Note that Tunisia signed maritime border demarcation agreements with Italy in 1971, Libya in 1989, and Algeria in 2011, and it attempted to secure a position in the open Mediterranean and benefit economically from the sea’s resources via Law no. 50 of 2005 on establishing an EEZ. The 1982 United Nations Convention on the Law of the Sea defines an EEZ as an area, extending up to 200 nautical miles from the outer limit of a state’s territorial sea, in which the state enjoys “sovereign rights for the purpose of exploring and exploiting, conserving and managing the natural resources”, including via the “production of energy from the water, currents and winds”. However, this zone was not implemented and remained ink on paper. Today, it would have been better to negotiate over this zone before declaring the establishment of other zones from which the country has nothing to gain.

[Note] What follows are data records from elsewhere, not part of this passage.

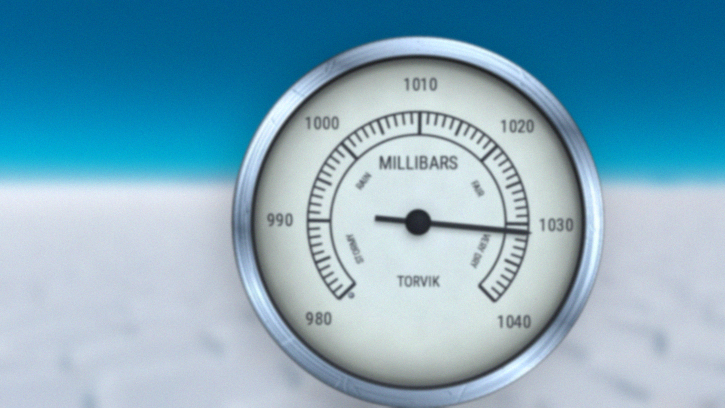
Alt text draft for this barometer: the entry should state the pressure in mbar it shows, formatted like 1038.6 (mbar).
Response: 1031 (mbar)
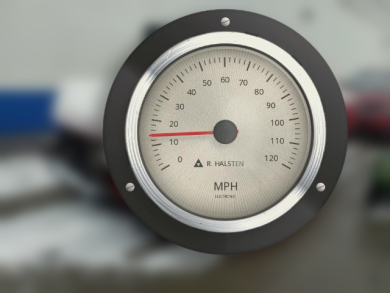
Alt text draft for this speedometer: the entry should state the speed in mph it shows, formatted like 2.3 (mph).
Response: 14 (mph)
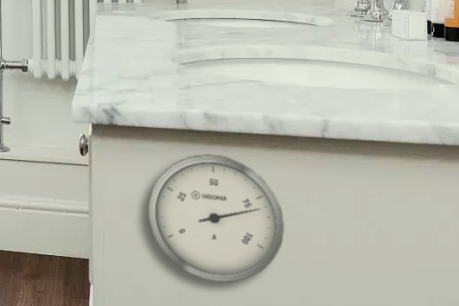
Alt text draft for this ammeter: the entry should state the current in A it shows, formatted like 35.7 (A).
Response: 80 (A)
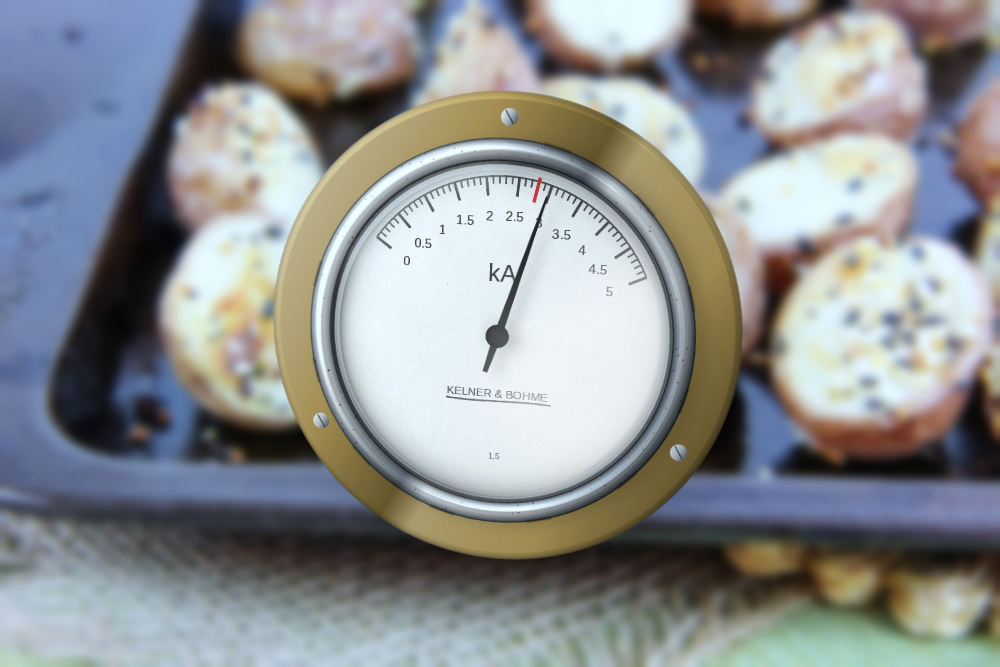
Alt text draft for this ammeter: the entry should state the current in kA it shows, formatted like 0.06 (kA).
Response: 3 (kA)
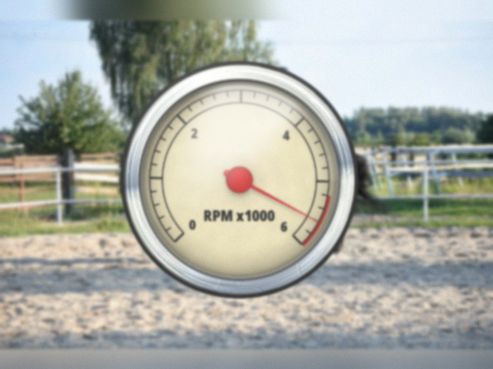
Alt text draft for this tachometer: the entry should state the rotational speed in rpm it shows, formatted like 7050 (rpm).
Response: 5600 (rpm)
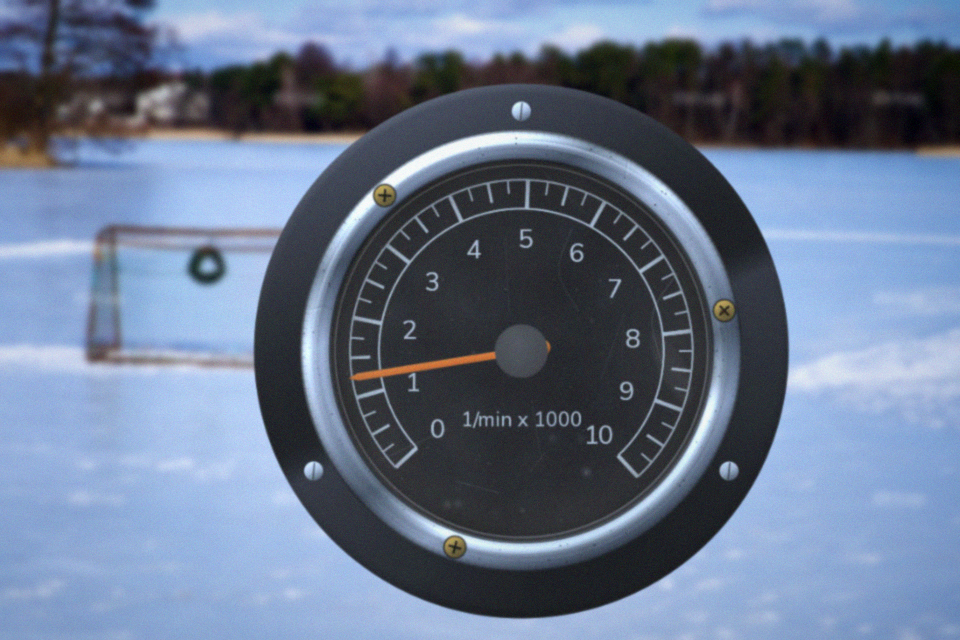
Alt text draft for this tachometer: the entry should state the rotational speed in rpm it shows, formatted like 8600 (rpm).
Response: 1250 (rpm)
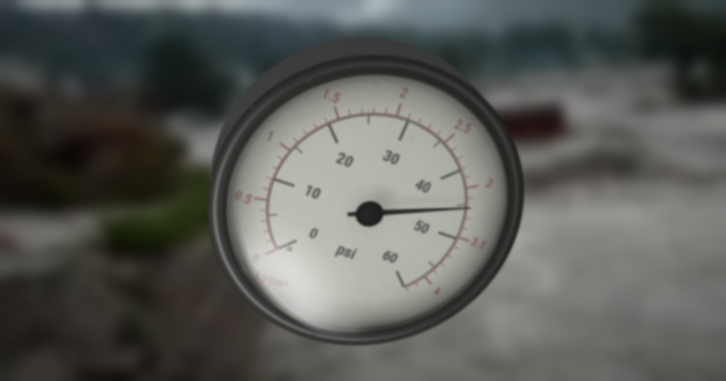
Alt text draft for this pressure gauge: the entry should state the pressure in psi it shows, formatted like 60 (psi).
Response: 45 (psi)
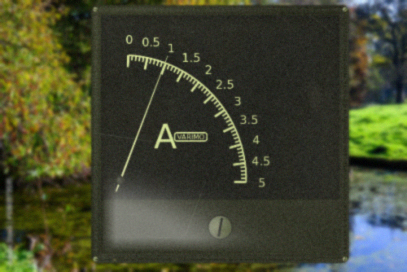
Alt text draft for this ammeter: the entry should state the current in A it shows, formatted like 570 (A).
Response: 1 (A)
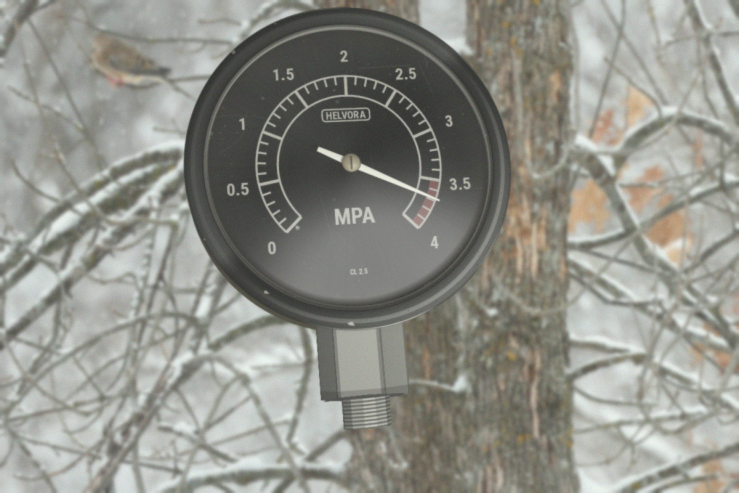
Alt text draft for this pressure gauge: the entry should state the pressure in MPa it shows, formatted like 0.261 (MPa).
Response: 3.7 (MPa)
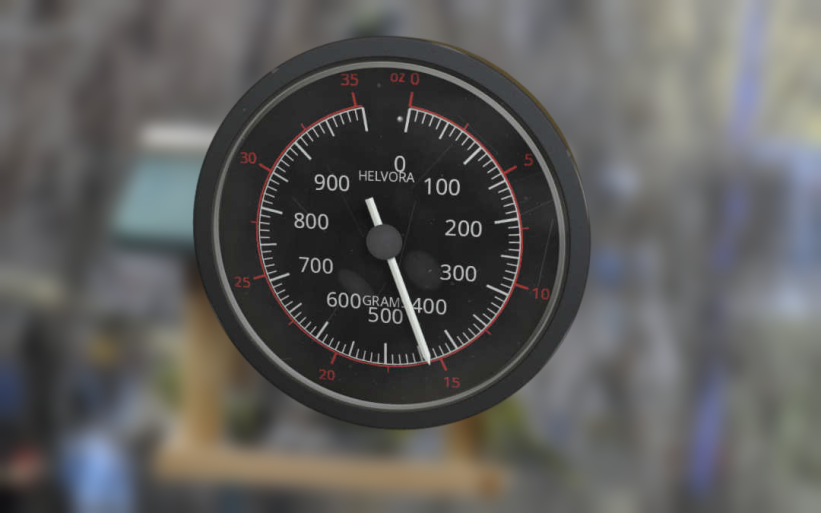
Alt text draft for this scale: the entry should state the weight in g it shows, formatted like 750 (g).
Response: 440 (g)
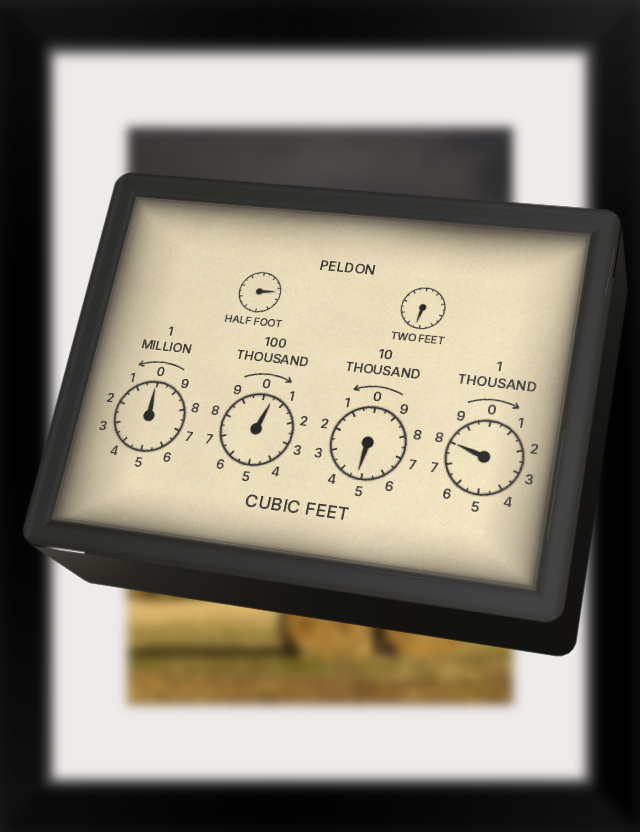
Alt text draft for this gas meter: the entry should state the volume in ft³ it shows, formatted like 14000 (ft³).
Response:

It is ironic that the establishment of Tunisia’s SAR region, which could lead the country to “rescue and intercept” tens of thousands of migrants from Sub-Saharan Africa in the open sea, transport them to Tunisian soil, and accommodate them for an unknown period, is occurring at the same time as a campaign is occuring to demonize Tunisian activists in associations and organizations concerned with migrant issues and brand them traitors. Similarly, the move is at complete odds with the “national sovereignty” and “autonomous decision-making” themes dominating the discourse of President Kais Saied and his supporters. Over the past months, the Tunisia authorities have investigated dozens of activists and arrested and imprisoned some of them on charges of money laundering, facilitating the illegal entry of foreigners, and conspiring against state security. Meanwhile, websites and pages known for their support for the authority are systematically harassing every activist, researcher, and media figure who dares counter the racist, incitive anti-migrant discourse, accusing them of treason and espionage for foreign parties in service of schemes to “settle migrants” from Sub-Saharan Africa in Tunisia.